The director of a short-lived Harlem private school duped parents out of thousands of dollars by leading them to believe their kids would get the education of a lifetime, a lawsuit filed yesterday by state Attorney General Eliot Spitzer claims.

Parents of more than 75 children paid $3,250 in tuition and monthly fees of $350 to Andre McNair, head of the Harlem Youth Enrichment Christian Academy, thinking his school offered college-prep courses, art programs and computer labs.

“He had us believing all kinds of great things,” said Betsy Aridi, who taught kindergarten at the school and whose son attended second grade.

But the school never delivered and, in fact, was never even accredited by the state as advertised, according to the complaint filed in state Supreme Court in Manhattan.

Aridi said she knew something was wrong when her first paycheck, for $200, bounced.

“I had a bad feeling,” said Aridi, who claims McNair owes her $4,000. “We had no desks, no chair, no textbooks. It was a mess.”

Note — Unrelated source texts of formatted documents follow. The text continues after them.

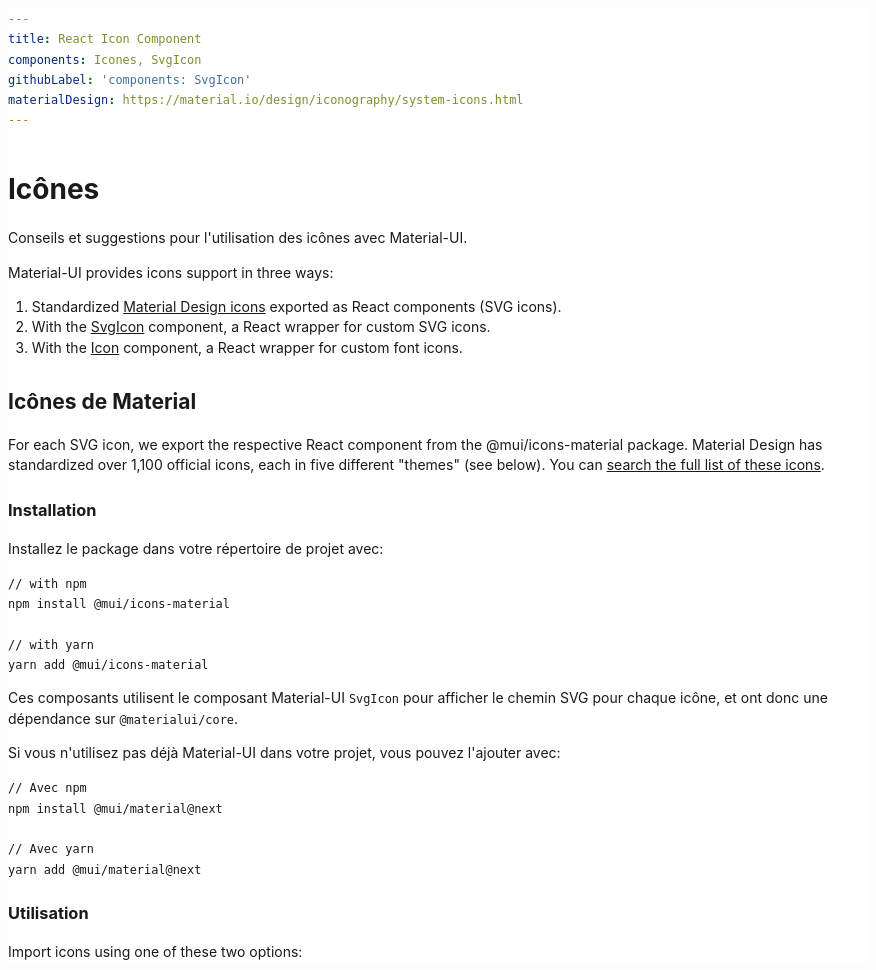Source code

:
 ```yaml
---
title: React Icon Component
components: Icones, SvgIcon
githubLabel: 'components: SvgIcon'
materialDesign: https://material.io/design/iconography/system-icons.html
---
```


# Icônes

<p class="description">Conseils et suggestions pour l'utilisation des icônes avec Material-UI.</p>

Material-UI provides icons support in three ways:

1. Standardized [Material Design icons](#material-icons) exported as React components (SVG icons).
1. With the [SvgIcon](#svgicon) component, a React wrapper for custom SVG icons.
1. With the [Icon](#icon-font-icons) component, a React wrapper for custom font icons.

## Icônes de Material

For each SVG icon, we export the respective React component from the @mui/icons-material package. Material Design has standardized over 1,100 official icons, each in five different "themes" (see below). You can [search the full list of these icons](/components/material-icons/).

### Installation

Installez le package dans votre répertoire de projet avec:

```sh
// with npm
npm install @mui/icons-material

// with yarn
yarn add @mui/icons-material
```

Ces composants utilisent le composant Material-UI `SvgIcon` pour afficher le chemin SVG pour chaque icône, et ont donc une dépendance sur `@materialui/core`.

Si vous n'utilisez pas déjà Material-UI dans votre projet, vous pouvez l'ajouter avec:

```sh
// Avec npm
npm install @mui/material@next

// Avec yarn
yarn add @mui/material@next
```

### Utilisation

Import icons using one of these two options:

Not only was the school a fraud, but so was McNair, according to the lawsuit. He had claimed to be a doctor who graduated from Fordham University and the University of Medicine and Dentistry of New Jersey and studied at Jersey City Medical Center and Newark’s Beth Israel Medical Center.

But, according to court papers, McNair spent only a few semesters at Fordham and the other institutions show no record of McNair ever setting foot on campus.

“He showed me documents that weren’t real,” said Michele Lawson, who paid $890 a month for her two sons to attend the school. “I thought it was a real school.”

“He conned me out of thousands,” she said.

McNair could not be reached for comment, and his last known lawyer said he did not know where McNair could be found.

The academy, which opened in September 2001, abruptly closed in February 2003 after a gypsy-like existence in a Salvation Army building, a community center and a YMCA.

Despite its short life span, the academy saw its share of scandal in 2002, when a teacher was arrested for beating a 10-year-old student.

Spitzer is seeking an unspecified amount of restitution to parents, financial penalties and an order requiring McNair to post a bond for $250,000 should he ever try to open another school.